REQUIRED TASK
Rewrite all the records below with "Example" replaced by "Item" wherever it appears, keeping everything else unchanged. Leave the pictures out of your answer.

-- Start INFORMATION SHOWN --

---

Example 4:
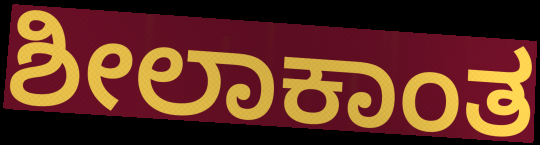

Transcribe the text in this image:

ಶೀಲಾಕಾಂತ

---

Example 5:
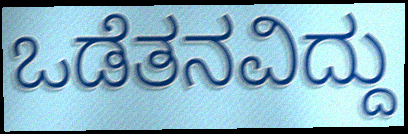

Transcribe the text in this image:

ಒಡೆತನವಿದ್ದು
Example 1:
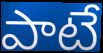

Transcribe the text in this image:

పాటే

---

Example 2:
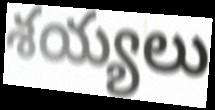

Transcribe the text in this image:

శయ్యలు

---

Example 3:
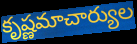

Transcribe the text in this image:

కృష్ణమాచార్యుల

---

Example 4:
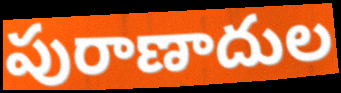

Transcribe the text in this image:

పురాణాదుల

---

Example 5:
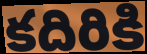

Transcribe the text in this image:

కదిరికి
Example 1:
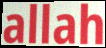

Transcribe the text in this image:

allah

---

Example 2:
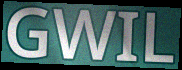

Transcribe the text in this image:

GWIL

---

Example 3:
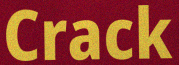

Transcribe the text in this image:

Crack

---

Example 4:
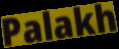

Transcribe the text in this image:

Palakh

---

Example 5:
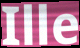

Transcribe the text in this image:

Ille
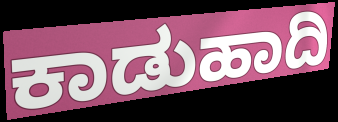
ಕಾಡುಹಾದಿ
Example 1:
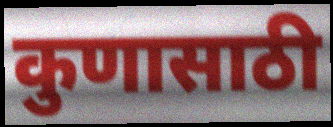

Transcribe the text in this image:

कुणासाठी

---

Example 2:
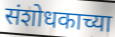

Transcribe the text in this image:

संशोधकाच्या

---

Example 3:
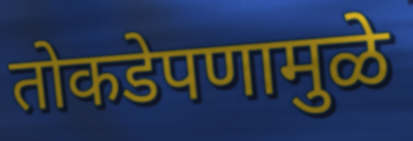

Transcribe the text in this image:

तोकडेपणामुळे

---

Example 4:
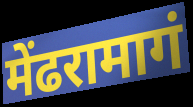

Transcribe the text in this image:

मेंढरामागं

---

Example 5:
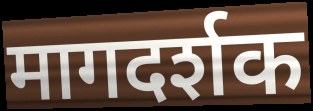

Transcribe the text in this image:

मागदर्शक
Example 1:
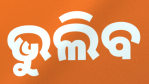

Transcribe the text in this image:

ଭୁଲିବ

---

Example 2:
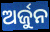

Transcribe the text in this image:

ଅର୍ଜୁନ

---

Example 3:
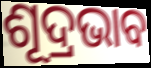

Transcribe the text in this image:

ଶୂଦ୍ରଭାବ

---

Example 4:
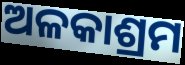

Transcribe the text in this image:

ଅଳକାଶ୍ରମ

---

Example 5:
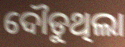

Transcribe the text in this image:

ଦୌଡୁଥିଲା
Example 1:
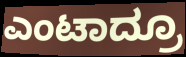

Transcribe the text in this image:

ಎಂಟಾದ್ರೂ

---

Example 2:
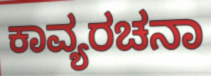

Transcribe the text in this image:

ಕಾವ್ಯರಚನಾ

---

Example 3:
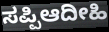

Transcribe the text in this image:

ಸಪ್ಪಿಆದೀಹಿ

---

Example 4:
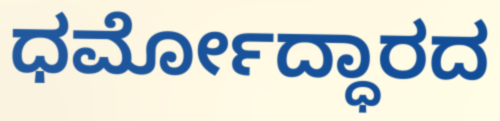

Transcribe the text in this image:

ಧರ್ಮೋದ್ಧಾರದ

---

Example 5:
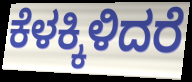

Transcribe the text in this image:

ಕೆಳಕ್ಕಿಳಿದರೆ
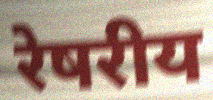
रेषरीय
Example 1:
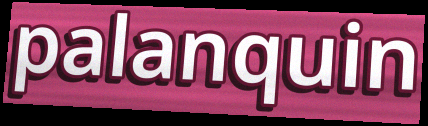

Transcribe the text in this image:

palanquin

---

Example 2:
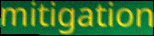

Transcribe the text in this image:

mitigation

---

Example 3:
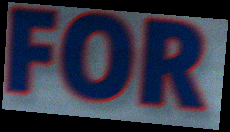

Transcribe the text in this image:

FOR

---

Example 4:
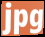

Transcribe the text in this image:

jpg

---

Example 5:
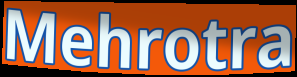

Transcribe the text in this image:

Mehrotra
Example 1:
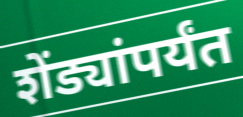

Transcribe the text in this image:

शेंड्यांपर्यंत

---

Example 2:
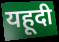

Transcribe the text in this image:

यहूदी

-- End INFORMATION SHOWN --

EXERCISE RESPONSE
---

Item 4:

Transcribe the text in this image:

ಶೀಲಾಕಾಂತ

---

Item 5:

Transcribe the text in this image:

ಒಡೆತನವಿದ್ದು
Item 1:

Transcribe the text in this image:

పాటే

---

Item 2:

Transcribe the text in this image:

శయ్యలు

---

Item 3:

Transcribe the text in this image:

కృష్ణమాచార్యుల

---

Item 4:

Transcribe the text in this image:

పురాణాదుల

---

Item 5:

Transcribe the text in this image:

కదిరికి
Item 1:

Transcribe the text in this image:

allah

---

Item 2:

Transcribe the text in this image:

GWIL

---

Item 3:

Transcribe the text in this image:

Crack

---

Item 4:

Transcribe the text in this image:

Palakh

---

Item 5:

Transcribe the text in this image:

Ille
ಕಾಡುಹಾದಿ
Item 1:

Transcribe the text in this image:

कुणासाठी

---

Item 2:

Transcribe the text in this image:

संशोधकाच्या

---

Item 3:

Transcribe the text in this image:

तोकडेपणामुळे

---

Item 4:

Transcribe the text in this image:

मेंढरामागं

---

Item 5:

Transcribe the text in this image:

मागदर्शक
Item 1:

Transcribe the text in this image:

ଭୁଲିବ

---

Item 2:

Transcribe the text in this image:

ଅର୍ଜୁନ

---

Item 3:

Transcribe the text in this image:

ଶୂଦ୍ରଭାବ

---

Item 4:

Transcribe the text in this image:

ଅଳକାଶ୍ରମ

---

Item 5:

Transcribe the text in this image:

ଦୌଡୁଥିଲା
Item 1:

Transcribe the text in this image:

ಎಂಟಾದ್ರೂ

---

Item 2:

Transcribe the text in this image:

ಕಾವ್ಯರಚನಾ

---

Item 3:

Transcribe the text in this image:

ಸಪ್ಪಿಆದೀಹಿ

---

Item 4:

Transcribe the text in this image:

ಧರ್ಮೋದ್ಧಾರದ

---

Item 5:

Transcribe the text in this image:

ಕೆಳಕ್ಕಿಳಿದರೆ
रेषरीय
Item 1:

Transcribe the text in this image:

palanquin

---

Item 2:

Transcribe the text in this image:

mitigation

---

Item 3:

Transcribe the text in this image:

FOR

---

Item 4:

Transcribe the text in this image:

jpg

---

Item 5:

Transcribe the text in this image:

Mehrotra
Item 1:

Transcribe the text in this image:

शेंड्यांपर्यंत

---

Item 2:

Transcribe the text in this image:

यहूदी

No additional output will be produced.